Хемингуэй убрал руки с руля и сплюнул в окно.
– Мы стоим на славной улочке, не так ли? Славные дома, славные сады, славный климат. Ты, небось, не раз слышал о продажных полицейских?
– Приходилось.
– Ладно, сколько, по-твоему, фараонов живет на таких славных улочках с газонами и цветниками? Я знаю четверых-пятерых из полиции нравов. Все взятки достаются им. А такие, как я, живут в обычных каркасных домишках где-нибудь на окраине. Хочешь посмотреть, где я живу?
– К чему ты клонишь?
– Слушай, приятель, – серьезно сказал Хемингуэй, – я догадываюсь, кем ты меня считаешь, но ты не прав. Думаешь, полицейские становятся нечестными только ради денег? Не всегда, и даже не часто. Они попадают в систему. Им приходится делать то, что велят. И этот тип, что сидит в шикарном угловом кабинете, носит шикарный костюм и думает, что перегар запахнет от его семечек фиалками, – он тоже не распоряжается. Понимаешь?
– А что за человек мэр?
– Что за люди все мэры? Политикан. Думаешь, распоряжается он? Ерунда. Знаешь, что паршиво в этой стране?
– Говорят, слишком много замороженных капиталов.
– Человек не может быть честным, если даже захочет, – сказал Хемингуэй. – Вот что паршиво в этой стране. Будешь честным – так лишишься последних штанов. Играй в грязную игру, иначе тебе будет нечего жрать. Многие болваны считают, что будь у нас девяносто тысяч фэбээровцев в чистых воротничках и с портфелями, то все наладится. Ерунда. За деньги они станут такими же, как мы. Знаешь, что я думаю? Этот мир нужно переделать. Устроить моральное перевооружение. М.П.В. Это кое-что даст, малыш.
– Если Бэй-Сити – пример его действия, то я предпочту аспирин.
– Так можно чересчур заумничаться, – негромко сказал Хемингуэй. – Уж поверь мне. Так заумничаешься, что только и будешь думать о том, какой ты умный. Я всего-навсего тупой фараон. У меня жена, двое детей, и я делаю то, что велят большие шишки. Блейн, тот мог бы потолковать с тобой. А я неотесанный.
– У Блейна в самом деле аппендицит? Ты уверен, что он не выстрелил себе в живот чисто из вредности?
– Оставь ты, – недовольно сказал Хемингуэй и провел руками по рулю. – Постарайся думать о людях получше.
– О Блейне?
– Он человек, как и все мы, – сказал Хемингуэй. – Грешник – но человек.
– Что за дела крутил Сондерборг?
– Ты что, не слушал ничего?
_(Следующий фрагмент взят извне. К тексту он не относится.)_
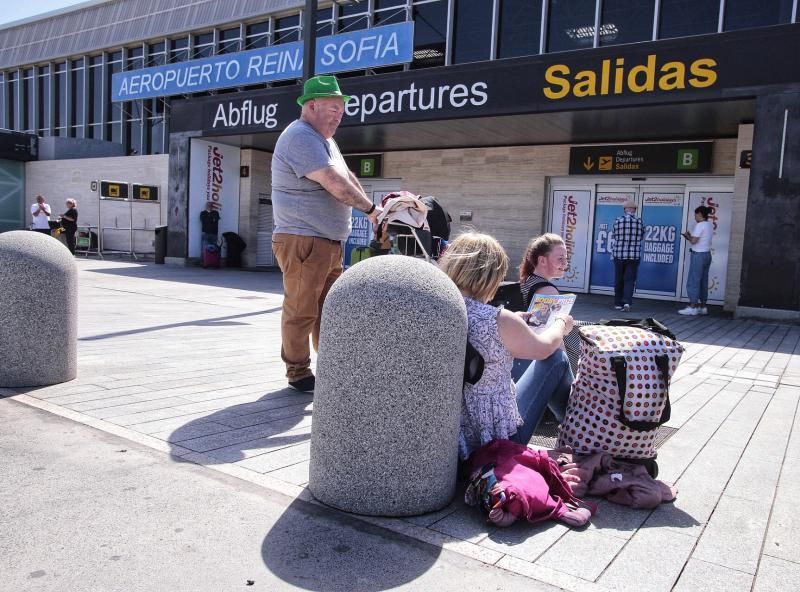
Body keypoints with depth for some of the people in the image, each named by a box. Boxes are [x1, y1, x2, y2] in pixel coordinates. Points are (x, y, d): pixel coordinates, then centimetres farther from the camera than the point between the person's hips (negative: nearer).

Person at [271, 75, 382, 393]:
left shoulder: (324, 139, 21)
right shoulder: (300, 137, -13)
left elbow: (347, 176, 18)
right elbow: (334, 183, -20)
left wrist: (371, 206, 3)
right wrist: (370, 209, -13)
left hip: (329, 242, 10)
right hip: (302, 241, -10)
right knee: (301, 310, -3)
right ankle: (298, 374, 8)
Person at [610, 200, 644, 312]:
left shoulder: (618, 221, -3)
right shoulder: (639, 221, -2)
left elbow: (613, 239, 4)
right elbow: (641, 237, 11)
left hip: (619, 255, 0)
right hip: (634, 255, 0)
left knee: (618, 280, 10)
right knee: (629, 280, 3)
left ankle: (618, 303, 16)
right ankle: (627, 302, -13)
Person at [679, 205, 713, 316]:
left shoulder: (700, 225, -13)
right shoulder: (710, 225, 13)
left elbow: (694, 241, -17)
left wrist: (688, 236, 2)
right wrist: (690, 237, 13)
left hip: (698, 255, -9)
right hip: (707, 254, 9)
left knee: (693, 282, -5)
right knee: (703, 282, 12)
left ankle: (692, 307, -5)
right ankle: (702, 307, 15)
Я-то решил, что тебе можно подать дельную мысль. Видно, ошибся.
– Ты не знаешь, что он там крутил, – сказал я.
Хемингуэй достал платок и вытер лицо.
– Приятель, мне признаваться в этом неприятно, – сказал он. – Но ты сам должен понимать, что если бы мы с Блейном знали его дела, то не повезли бы тебя к нему или ты не вышел бы оттуда, по крайней мере на своих двоих. Само собой, я говорю о серьезных делах. Не о такой ерунде, как гадание на стеклянном шарике.
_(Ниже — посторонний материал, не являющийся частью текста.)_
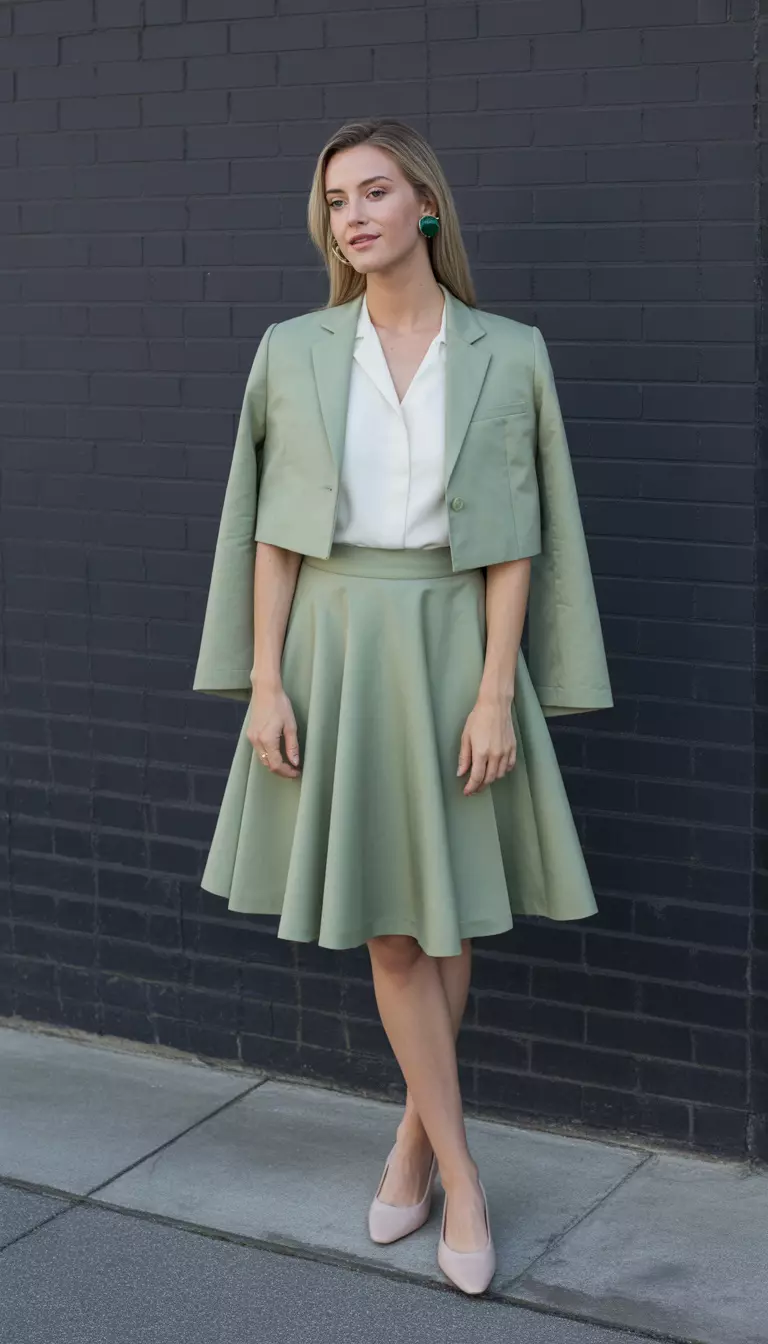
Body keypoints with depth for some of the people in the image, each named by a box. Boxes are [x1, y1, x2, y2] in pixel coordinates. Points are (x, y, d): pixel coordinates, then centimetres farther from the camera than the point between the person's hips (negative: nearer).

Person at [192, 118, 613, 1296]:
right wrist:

– Не думаю, что меня собирались выпустить на своих двоих, – сказал я. – Есть такое снадобье – скополамин, от него люди иногда начинают говорить, сами того не сознавая. Средство не совсем надежное, как и гипноз, но часто срабатывает. Похоже, мне ввели его, хотели выпытать, что я знаю. Но заинтересоваться этим Сондерборг мог только по трем причинам. Либо его попросил Амтор, либо Лось Мэллой упомянул, что я был у Джесси Флориан, либо он решил, что полиция устроила ему ловушку.